### Provided passage
++++++

Utilizing DevOps practices to maximize speed and value creation has been a hot topic in the software industry for the past decade. We have embraced these practices and changed how we work and think about development, operations, project management, code quality, observability, and continuous feedback.
As organizations started applying these practices, we noticed many anti-patterns emerging. In this article, we will see some DevOps best practices and ways to improve our workflows, but also we will explore some of the typical DevOps anti-patterns and how to avoid them.
Some of the DevOps best practices are:
- Foster a culture of collaboration and blameless communication
- Adopt Continuous Integration and Delivery (CI/CD)
- Set up automated testing
- Focus on observability and find the right metrics
- Avoid manual work with automation
- Incorporate security early in the development lifecycle
- Learn from incidents and build processes around them
- Focus first on concepts, then find the right tools
- Embrace Infrastructure as Code (IaC) and push for a self-service infra model
- Don’t create separate DevOps team
- Avoid having the DevOps hero
- Don’t attempt to automate and change everything at once
- Avoid chasing new tools
- Don’t sacrifice quality for speed
- Don’t give up on Continuous Improvement
- Don’t neglect documentation and information sharing
Probably you have seen hundreds of different definitions of DevOps by now. For me, DevOps is a set of best practices around the software development lifecycle and the effort to continually improve and deliver value more efficiently.

++++++

### Task inputs
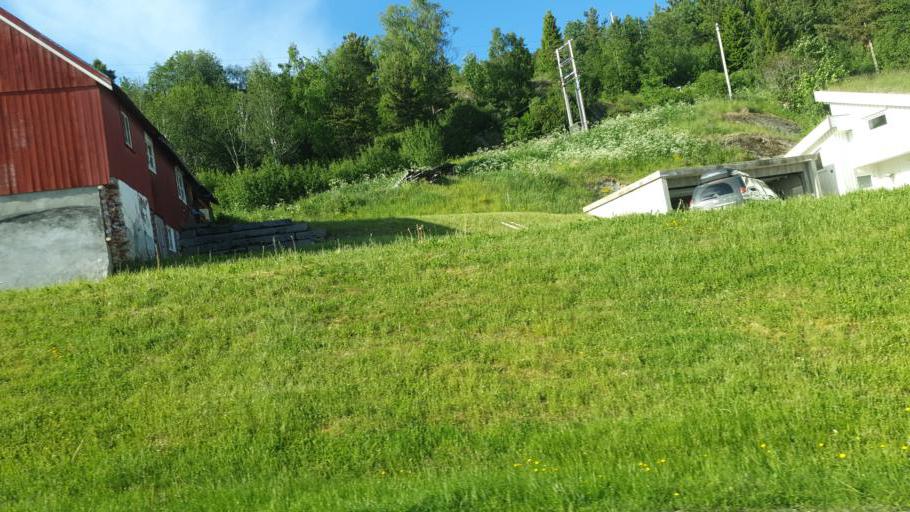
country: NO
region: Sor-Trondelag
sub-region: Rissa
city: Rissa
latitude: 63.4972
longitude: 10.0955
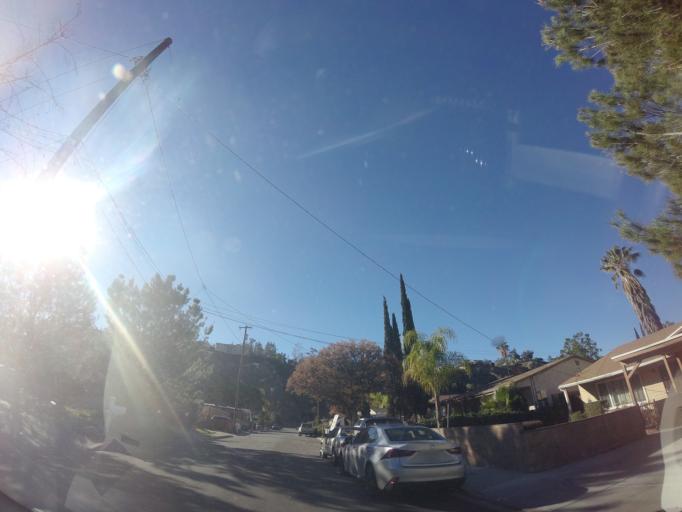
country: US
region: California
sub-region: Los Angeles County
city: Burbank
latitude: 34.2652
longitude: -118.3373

++++++

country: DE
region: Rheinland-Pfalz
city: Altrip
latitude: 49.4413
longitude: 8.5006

++++++

### The tasks
1. Set down the stretch of the DevOps article from "Utilizing DevOps practices" through "and Delivery (CI/CD)", word for word.
2. In the records, rewrite the stretch from the line containing "latitude: 63.4972" through the line containing "longitude: -118.3373" as a numbered list with no blank lines. Leave the pictures out.

### Answer list
1.
Utilizing DevOps practices to maximize speed and value creation has been a hot topic in the software industry for the past decade. We have embraced these practices and changed how we work and think about development, operations, project management, code quality, observability, and continuous feedback.
As organizations started applying these practices, we noticed many anti-patterns emerging. In this article, we will see some DevOps best practices and ways to improve our workflows, but also we will explore some of the typical DevOps anti-patterns and how to avoid them.
Some of the DevOps best practices are:
- Foster a culture of collaboration and blameless communication
- Adopt Continuous Integration and Delivery (CI/CD)

2.
1. latitude: 63.4972
2. longitude: 10.0955
3. country: US
4. region: California
5. sub-region: Los Angeles County
6. city: Burbank
7. latitude: 34.2652
8. longitude: -118.3373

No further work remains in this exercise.